▸ Given exercise
Lay out the items from the line with "text Now that" to the line with "804, 1216, 862]" as a Markdown table with a Row column numbering each one and a Line column holding it, and skip any blank lines.

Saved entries
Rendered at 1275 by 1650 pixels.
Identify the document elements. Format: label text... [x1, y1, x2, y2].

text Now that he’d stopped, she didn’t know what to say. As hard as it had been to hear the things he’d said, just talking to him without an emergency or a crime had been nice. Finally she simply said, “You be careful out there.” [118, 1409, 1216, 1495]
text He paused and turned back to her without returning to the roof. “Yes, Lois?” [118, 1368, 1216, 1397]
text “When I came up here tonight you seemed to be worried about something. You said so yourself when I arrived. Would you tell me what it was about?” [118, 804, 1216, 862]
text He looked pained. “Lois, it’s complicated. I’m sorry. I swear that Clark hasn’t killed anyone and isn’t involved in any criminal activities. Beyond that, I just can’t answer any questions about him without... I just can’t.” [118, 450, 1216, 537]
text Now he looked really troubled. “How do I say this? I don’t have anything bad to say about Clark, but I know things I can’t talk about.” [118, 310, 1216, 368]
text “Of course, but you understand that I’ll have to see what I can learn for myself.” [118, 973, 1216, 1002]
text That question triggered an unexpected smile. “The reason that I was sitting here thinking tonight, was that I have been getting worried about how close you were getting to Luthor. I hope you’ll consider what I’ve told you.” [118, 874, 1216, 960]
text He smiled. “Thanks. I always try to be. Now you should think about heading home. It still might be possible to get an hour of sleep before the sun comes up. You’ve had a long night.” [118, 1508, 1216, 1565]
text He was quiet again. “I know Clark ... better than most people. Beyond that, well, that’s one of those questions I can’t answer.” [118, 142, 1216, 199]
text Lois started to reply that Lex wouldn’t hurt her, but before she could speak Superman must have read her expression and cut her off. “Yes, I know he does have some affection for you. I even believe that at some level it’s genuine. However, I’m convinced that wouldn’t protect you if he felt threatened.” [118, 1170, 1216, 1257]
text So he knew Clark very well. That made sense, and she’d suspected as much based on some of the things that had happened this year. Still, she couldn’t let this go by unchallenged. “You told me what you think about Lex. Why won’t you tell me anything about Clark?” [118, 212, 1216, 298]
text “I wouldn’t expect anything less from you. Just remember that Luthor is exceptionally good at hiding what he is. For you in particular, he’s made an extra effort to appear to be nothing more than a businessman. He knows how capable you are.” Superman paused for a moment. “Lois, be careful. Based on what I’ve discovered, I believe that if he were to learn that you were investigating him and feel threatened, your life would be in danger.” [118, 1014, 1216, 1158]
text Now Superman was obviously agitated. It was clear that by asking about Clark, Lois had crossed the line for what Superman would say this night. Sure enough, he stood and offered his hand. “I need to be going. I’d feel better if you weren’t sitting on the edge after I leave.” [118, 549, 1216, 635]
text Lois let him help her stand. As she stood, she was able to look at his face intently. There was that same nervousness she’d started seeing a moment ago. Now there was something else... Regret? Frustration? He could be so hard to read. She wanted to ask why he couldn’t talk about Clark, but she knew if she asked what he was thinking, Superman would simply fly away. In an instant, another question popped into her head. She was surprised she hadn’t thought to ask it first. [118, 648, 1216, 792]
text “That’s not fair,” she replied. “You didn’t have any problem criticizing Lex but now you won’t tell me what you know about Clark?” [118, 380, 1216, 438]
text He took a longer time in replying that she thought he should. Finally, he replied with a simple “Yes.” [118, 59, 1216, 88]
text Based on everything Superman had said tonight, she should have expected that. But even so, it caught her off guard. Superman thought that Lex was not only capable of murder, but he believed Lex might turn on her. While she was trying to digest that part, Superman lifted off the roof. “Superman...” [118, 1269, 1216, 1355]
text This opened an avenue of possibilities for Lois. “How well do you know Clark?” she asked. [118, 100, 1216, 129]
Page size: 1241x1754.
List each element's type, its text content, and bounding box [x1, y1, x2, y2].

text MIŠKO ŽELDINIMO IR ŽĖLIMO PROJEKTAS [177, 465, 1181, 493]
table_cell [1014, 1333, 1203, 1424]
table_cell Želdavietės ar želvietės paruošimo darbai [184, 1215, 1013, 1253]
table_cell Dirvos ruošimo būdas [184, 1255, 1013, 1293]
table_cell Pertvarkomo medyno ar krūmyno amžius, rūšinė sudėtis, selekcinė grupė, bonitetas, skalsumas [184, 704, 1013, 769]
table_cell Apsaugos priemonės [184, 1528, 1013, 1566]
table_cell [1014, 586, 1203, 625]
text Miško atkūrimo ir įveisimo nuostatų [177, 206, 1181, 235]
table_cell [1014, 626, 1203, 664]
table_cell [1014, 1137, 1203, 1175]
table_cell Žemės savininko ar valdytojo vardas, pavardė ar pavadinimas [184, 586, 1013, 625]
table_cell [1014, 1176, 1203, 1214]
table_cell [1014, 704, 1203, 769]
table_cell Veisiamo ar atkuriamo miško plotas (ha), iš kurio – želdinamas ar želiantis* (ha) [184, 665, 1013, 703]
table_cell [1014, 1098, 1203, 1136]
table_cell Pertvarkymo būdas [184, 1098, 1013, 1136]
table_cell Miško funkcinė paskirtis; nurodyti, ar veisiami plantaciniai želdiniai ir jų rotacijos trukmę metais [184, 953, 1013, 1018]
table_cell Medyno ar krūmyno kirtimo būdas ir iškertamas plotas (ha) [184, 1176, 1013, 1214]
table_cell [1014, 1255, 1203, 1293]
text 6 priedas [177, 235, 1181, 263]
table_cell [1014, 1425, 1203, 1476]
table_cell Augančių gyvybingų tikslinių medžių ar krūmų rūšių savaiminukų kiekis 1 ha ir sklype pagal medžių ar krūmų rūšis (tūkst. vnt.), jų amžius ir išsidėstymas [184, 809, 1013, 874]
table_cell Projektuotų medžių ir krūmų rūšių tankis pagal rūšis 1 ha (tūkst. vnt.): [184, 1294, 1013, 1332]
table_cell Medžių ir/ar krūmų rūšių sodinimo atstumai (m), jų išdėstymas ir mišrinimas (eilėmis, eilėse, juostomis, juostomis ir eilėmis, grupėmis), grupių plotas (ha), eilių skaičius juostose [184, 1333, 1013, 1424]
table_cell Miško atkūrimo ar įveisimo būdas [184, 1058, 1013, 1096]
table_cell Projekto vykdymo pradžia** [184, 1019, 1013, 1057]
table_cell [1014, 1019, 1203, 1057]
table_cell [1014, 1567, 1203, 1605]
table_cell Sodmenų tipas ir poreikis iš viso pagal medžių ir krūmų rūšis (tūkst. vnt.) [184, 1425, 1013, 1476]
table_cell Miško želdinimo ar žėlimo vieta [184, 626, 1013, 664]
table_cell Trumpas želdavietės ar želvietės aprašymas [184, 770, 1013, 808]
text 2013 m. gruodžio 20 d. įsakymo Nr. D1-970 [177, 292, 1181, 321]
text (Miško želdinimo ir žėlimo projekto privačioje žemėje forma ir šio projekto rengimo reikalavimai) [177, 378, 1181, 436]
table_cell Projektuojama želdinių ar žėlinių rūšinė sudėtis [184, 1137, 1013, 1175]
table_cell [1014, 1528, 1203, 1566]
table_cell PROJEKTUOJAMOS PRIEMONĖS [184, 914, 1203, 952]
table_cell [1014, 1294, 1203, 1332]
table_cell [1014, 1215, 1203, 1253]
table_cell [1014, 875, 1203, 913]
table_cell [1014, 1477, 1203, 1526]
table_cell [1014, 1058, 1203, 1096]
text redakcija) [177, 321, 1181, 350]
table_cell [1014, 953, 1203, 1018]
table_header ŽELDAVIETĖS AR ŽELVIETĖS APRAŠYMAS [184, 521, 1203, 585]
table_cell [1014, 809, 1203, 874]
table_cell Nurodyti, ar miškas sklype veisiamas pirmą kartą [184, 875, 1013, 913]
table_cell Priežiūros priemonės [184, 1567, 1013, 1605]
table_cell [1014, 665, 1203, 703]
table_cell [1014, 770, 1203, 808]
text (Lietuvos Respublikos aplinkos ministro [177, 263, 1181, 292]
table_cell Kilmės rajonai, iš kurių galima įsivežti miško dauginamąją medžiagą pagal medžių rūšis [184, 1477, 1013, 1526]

▸ Written solution
| Row | Line |
|---|---|
| 1 | text Now that he’d stopped, she didn’t know what to say. As hard as it had been to hear the things he’d said, just talking to him without an emergency or a crime had been nice. Finally she simply said, “You be careful out there.” [118, 1409, 1216, 1495] |
| 2 | text He paused and turned back to her without returning to the roof. “Yes, Lois?” [118, 1368, 1216, 1397] |
| 3 | text “When I came up here tonight you seemed to be worried about something. You said so yourself when I arrived. Would you tell me what it was about?” [118, 804, 1216, 862] |